US equities are off to a much choppier start in December than is typical for this month. So, for today’s “Data” section, we’ll look back in history to see what it can tell us about potential S&P 500 price action for the rest of this month and 2021. We will focus on returns since 1980 because it’s a long enough period to give us a useful dataset and is what we often call the “modern” US equity market.
We have three points to this analysis today:
#1: The S&P 500 usually shows a positive return in December:
- The S&P has been up an average of 1.3 percent in December since 1980.
- The standard deviation of December returns is 3.5 points.
- The S&P has performed positively three-quarters (73 pct, to be precise) of the time in December.
- It has performed greater than one standard deviation above the average in 6 years, and worse than one standard deviation below the average in 5 years.
Takeaway: It’s unusual for the S&P to produce a negative return during December. It’s only happened about a quarter (27 pct) of the time since 1980, down an average of 2.8 pct. That average is skewed lower by a few outlier years, such as: a Fed policy mistake in 2018 (-9.2 pct), the lead up to the second Gulf War in 2002 (-6.0 pct) and the early 1980’s bear market in 1981 (-3.0 pct).By contrast, the S&P has been up an average of 2.8 pct during positive December years. The best year was +11.2 pct in 1991 and the weakest positive return was 41 bps in 2000.
#2: During the rare times that the S&P performed negatively in December, it was either due to a macro/geopolitical-related issue or after already strong year-to-date returns. Here are the December returns for the 11 years when the S&P has been down in that month since 1980 and their corresponding reasons why:
Macro or geopolitical-related issues:
- 1981 (S&P down 3.0 pct in December): Bear market
- 2002: (-6.0 pct): Lead up to Gulf War II
- 2005 (-0.1 pct): Concerns about an economic slowdown
- 2007 (-0.9 pct): First month of Great Recession
- 2015 (-1.8 pct): Confluence of issues this year (i.e. falling oil prices, Chinese economic slowdown, first Fed rate hike in almost a decade)

════════════════════

• _Task details_
According to the passage on S&P 500 returns in December, what was the index's best December return since 1980, and in what year?

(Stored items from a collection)
════════════════════

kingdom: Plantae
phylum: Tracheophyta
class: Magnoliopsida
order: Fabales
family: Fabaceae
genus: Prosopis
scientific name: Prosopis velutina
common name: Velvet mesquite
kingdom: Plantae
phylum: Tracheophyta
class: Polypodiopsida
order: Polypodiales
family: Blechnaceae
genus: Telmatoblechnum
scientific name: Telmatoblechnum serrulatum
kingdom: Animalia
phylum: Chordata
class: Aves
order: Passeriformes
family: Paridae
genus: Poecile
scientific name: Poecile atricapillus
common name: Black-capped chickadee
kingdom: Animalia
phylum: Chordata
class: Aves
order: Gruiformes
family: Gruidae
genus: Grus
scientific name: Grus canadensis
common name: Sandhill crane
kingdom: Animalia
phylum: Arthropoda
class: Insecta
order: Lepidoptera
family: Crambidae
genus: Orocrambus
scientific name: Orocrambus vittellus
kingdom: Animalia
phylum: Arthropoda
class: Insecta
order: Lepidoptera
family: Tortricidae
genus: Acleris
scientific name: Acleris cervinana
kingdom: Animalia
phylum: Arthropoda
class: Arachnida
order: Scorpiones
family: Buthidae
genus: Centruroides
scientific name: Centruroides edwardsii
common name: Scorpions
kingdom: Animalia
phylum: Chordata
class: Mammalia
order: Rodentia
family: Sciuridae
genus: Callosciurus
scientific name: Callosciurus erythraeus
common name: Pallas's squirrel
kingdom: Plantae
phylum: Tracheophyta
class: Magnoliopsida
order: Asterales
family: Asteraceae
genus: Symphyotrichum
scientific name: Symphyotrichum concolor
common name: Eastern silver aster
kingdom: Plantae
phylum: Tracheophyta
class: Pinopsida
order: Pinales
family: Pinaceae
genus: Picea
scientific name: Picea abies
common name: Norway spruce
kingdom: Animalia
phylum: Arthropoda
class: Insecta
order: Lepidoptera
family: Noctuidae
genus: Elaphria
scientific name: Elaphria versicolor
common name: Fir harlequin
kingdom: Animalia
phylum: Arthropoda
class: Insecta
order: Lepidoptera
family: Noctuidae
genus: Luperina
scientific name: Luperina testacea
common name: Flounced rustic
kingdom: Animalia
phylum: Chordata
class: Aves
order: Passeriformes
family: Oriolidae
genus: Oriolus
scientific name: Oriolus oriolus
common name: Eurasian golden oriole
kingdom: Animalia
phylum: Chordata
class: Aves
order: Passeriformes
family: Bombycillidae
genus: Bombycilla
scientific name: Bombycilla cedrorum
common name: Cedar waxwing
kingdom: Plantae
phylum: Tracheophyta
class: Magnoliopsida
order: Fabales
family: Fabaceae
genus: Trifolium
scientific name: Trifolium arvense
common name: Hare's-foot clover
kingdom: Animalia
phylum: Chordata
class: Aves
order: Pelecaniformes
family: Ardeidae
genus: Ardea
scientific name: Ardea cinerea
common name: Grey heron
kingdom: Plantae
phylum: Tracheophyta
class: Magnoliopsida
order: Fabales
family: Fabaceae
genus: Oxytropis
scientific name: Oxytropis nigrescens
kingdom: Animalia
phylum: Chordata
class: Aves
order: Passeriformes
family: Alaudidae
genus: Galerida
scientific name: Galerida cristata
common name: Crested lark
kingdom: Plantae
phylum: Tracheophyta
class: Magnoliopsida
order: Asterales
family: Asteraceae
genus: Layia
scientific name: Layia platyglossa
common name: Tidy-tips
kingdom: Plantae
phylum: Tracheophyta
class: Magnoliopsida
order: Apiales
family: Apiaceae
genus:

════════════════════

• _Result for this task_
+11.2 percent, in 1991.